** Supplied information follows **
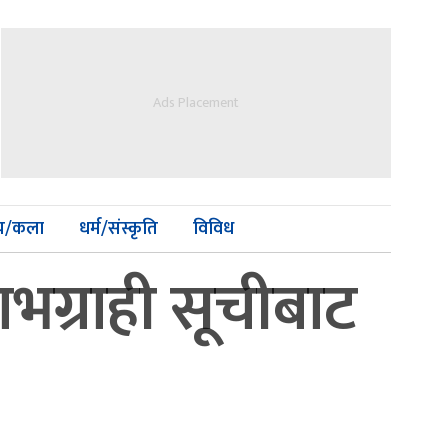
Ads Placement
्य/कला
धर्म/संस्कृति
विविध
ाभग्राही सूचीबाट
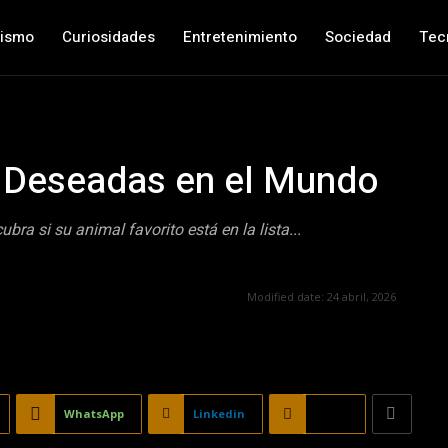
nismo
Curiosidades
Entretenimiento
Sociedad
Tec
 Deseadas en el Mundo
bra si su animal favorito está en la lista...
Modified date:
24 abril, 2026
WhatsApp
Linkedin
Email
** End of Supplied information **
** Supplied information follows **
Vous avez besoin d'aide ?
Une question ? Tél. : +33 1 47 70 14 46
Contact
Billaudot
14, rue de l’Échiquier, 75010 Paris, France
** End of Supplied information **
◆ **Prompt**:
Rewrite the listing from the line with "Vous avez besoin d'aide ?" up to and including the line with "14, rue de l’Échiquier, 75010 Paris, France", putting "Nous contacter" in place of "Contact" and leaving everything else the same. Give only those lines.

◆ **Result of this task**:
Vous avez besoin d'aide ?
Une question ? Tél. : +33 1 47 70 14 46
Nous contacter
Billaudot
14, rue de l’Échiquier, 75010 Paris, France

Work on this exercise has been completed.